Editor’s note: This column by the late Bev Davis originally was published April 4, 2001. Davis passed away Aug. 1, 2010, of a sudden illness.
A friend and I got into a discussion about money and the church. Regardless of the denomination or religious affiliation, no church, synagogue or temple can function without money.
Bring up the subject, however, and brows furrow, lips curl and tempers flare.
There’s a lot to be said for the benefits of the biblical principle of tithing — giving 10 percent of one’s income to the church, synagogue or temple.
An Old Testament writer advised, “Bring your tithes into the storehouse, so there will be food in my house.” The tithing system of that era involved 10 percent of everything that contributed to one’s livelihood. Farmers planted and left unharvested a percentage of their fields, so travelers could glean fields for food during their journey.
Animals used for the sacrificial system also represented financial sacrifice, because these lambs, goats and bulls were the fiscal means by which many people survived.
The system provided care for widows, orphans and those in need. When practiced faithfully by all members of a community, there was no need for governmental intervention to feed the hungry and care for the poor.

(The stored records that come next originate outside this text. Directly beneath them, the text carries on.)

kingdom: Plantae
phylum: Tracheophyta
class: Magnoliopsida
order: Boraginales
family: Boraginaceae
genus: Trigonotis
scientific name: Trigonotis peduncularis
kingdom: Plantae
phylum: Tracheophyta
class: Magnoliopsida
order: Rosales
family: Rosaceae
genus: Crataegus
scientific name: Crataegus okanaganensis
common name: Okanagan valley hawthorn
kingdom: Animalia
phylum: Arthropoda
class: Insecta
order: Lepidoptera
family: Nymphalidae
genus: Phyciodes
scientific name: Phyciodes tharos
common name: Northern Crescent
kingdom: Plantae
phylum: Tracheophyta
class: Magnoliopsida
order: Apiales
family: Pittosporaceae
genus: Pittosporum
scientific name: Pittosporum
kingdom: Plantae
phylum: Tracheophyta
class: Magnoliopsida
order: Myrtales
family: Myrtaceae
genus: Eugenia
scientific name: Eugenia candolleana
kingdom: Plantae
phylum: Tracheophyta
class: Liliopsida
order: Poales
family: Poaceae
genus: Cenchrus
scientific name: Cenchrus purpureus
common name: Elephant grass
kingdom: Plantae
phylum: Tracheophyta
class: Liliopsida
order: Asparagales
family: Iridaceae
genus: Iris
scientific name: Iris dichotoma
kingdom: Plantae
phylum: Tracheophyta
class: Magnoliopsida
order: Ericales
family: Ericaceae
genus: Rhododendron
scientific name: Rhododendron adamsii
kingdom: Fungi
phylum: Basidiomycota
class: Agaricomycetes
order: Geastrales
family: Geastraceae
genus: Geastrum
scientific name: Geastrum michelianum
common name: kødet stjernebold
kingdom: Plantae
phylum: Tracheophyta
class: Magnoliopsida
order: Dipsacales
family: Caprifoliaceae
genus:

Early New Testamant churches followed the same plan, putting into place guidelines to prevent people from taking unfair advantage of the system. Those who could earn their living were expected to do so.
My friend, who is a member of a small flock, said he believed if everyone in his group gave a full 10 percent of their income for one year, this assembly could function for the rest of its life without another dime. It occurred to me that probably would be true for just about any church.
In my own struggle with faithfulness in giving, I have seen the miraculous happen. When I looked at my expenses and saw no way to give 10 percent, but did so anyway, there was not only enough left to pay the bills; there was extra! Go figure. When I have hoarded my 10 percent, ironically, I struggled all month and come down to the 31st in want.
I’ve learned that when it comes to giving, it’s not about money; it’s about trust. Do I trust God enough to bless the 90 percent I have left and make it meet my needs? Did the cruse of oil in the temple really last eight days when it was supposed to last only one? Did Jesus really feed 5,000 people on a meager amount of food or not?
I believe the stories are true. They must be. They’ve lasted thousands of years, and when I apply the truths they illustrate, I am blessed.
It’s easy to confine religion to spiritual realms alone, but if we are going to feed the hungry, provide medicine for the sick, offer religious instruction, preserve places for believers to fellowship together and maintain sanctuaries for worship, our religion will ultimately have to engage our wallets and purses.
When our place of worship thrives, we all benefit. When we withold from its stores, we not only rob God; we steal from ourselves something that is more precious than money — our faith in a God who gives more abundantly than we can ever appreciate.